I’ve written a simple 1D convolution method, with a signature like this:
bool convolve(const float* const input,float* const output,size_t n)
It takes a host-memory row of length “n” of pixels as “input”, and writes the filtered output to “output”. Internally, the following steps are performed:
Copy the input from host to device memory.
Pad the input data in device memory to a power of two.
Apply a point-wise complex multiplication in the frequency domain.
Scale the result to account for the un-normalized FFT.
Copy the result back from device to host memory.
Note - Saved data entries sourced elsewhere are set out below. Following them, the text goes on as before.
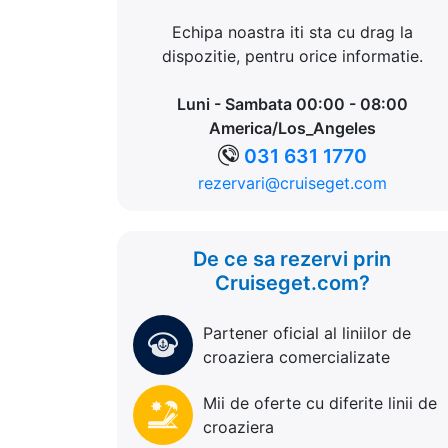
Echipa noastra iti sta cu drag la
dispozitie, pentru orice informatie.
Luni - Sambata 00:00 - 08:00
America/Los_Angeles
031 631 1770
rezervari@cruiseget.com
De ce sa rezervi prin
Cruiseget.com?
Partener oficial al liniilor de
croaziera comercializate
Mii de oferte cu diferite linii de
croaziera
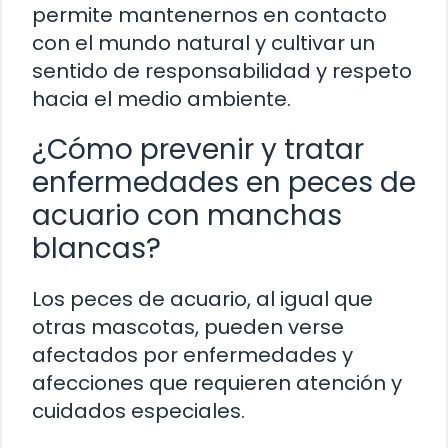
permite mantenernos en contacto
con el mundo natural y cultivar un
sentido de responsabilidad y respeto
hacia el medio ambiente.
¿Cómo prevenir y tratar
enfermedades en peces de
acuario con manchas
blancas?
Los peces de acuario, al igual que
otras mascotas, pueden verse
afectados por enfermedades y
afecciones que requieren atención y
cuidados especiales.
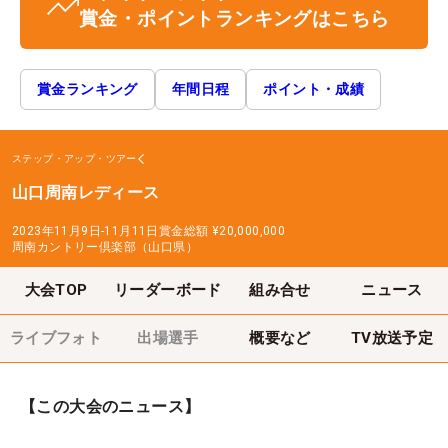
賞金・ポイントランキングはこちら
賞金ランキング
年間日程
ポイント・成績
ステップ・アップ・ツアー
山口周南レディース
2023年11月9日-11月11日
賞金総額
¥20,000,000
周南カントリー倶楽部（山口県）
大会TOP
リーダーボード
組み合せ
ニュース
ライブフォト
出場選手
概要など
TV放送予定
【この大会のニュース】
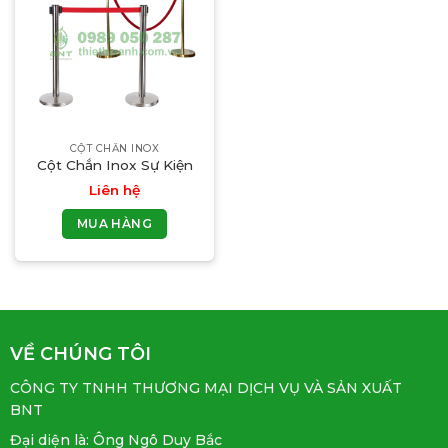
CỘT CHẮN INOX
Cột Chắn Inox Sự Kiện
Liên hệ
MUA HÀNG
VỀ CHÚNG TÔI
CÔNG TY TNHH THƯƠNG MẠI DỊCH VỤ VÀ SẢN XUẤT
BNT
Đại diện là: Ông Ngô Duy Bắc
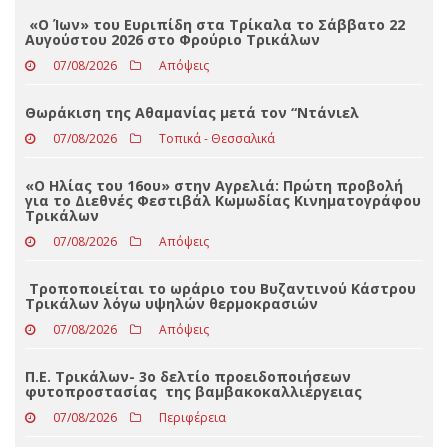
Loading ...
ΤΕΛΕΥΤΑΊΑ ΝΈΑ
«Ο Ίων» του Ευριπίδη στα Τρίκαλα το Σάββατο 22
Αυγούστου 2026 στο Φρούριο Τρικάλων
07/08/2026
Απόψεις
Θωράκιση της Αθαμανίας μετά τον “Ντάνιελ
07/08/2026
Τοπικά - Θεσσαλικά
«Ο Ηλίας του 16ου» στην Αγρελιά: Πρώτη προβολή
για το Διεθνές Φεστιβάλ Κωμωδίας Κινηματογράφου
Τρικάλων
07/08/2026
Απόψεις
Τροποποιείται το ωράριο του Βυζαντινού Κάστρου
Τρικάλων λόγω υψηλών θερμοκρασιών
07/08/2026
Απόψεις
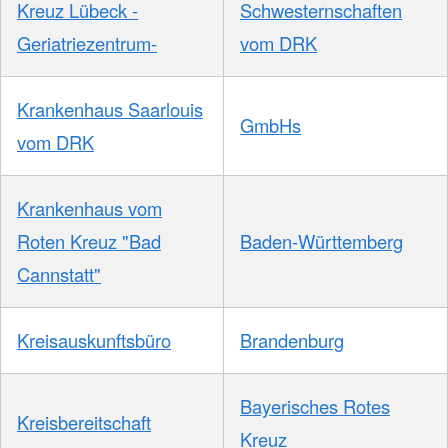
Kreuz Lübeck -
Schwesternschaften
Geriatriezentrum-
vom DRK
Krankenhaus Saarlouis
GmbHs
vom DRK
Krankenhaus vom
Roten Kreuz "Bad
Baden-Württemberg
Cannstatt"
Kreisauskunftsbüro
Brandenburg
Bayerisches Rotes
Kreisbereitschaft
Kreuz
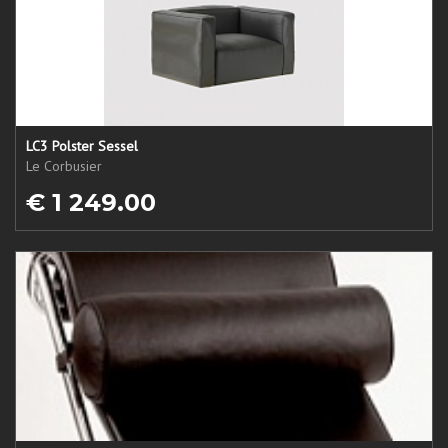
LC3 Polster Sessel
Le Corbusier
€ 1 249.00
The code works just fine unless I provide pointers to a mapped D3D texture surface as input / output. Of course, I changed all the “host to device” / “device to host” cudaMemcpy operations to the “device to device” kind. I also replaced my convolve() call with a simple copy to rule out any D3D resource registering / mapping bugs. The problem seems to be the cufftExecR2C() call which seems to return garbage if a D3D resource is mapped. Before I go into any more details by posting more code or writing a minimal example program, I’d like to know if there are any known issues here or if I’m trying to do something really stupid.
The reasoning behind using D3D textures instead of host memory as input / output is that the data I need to convolve is on the GPU already anyways (namely, as D3D textures), and I thought I could gain some speed by not copying the texture from the GPU to the host, convolve it, and then copy the result back to the texture again.
I’ve tried both CUDA 2.0 and 2.1 beta under Windows XP 32 bit. Any help is appreciated, thanks!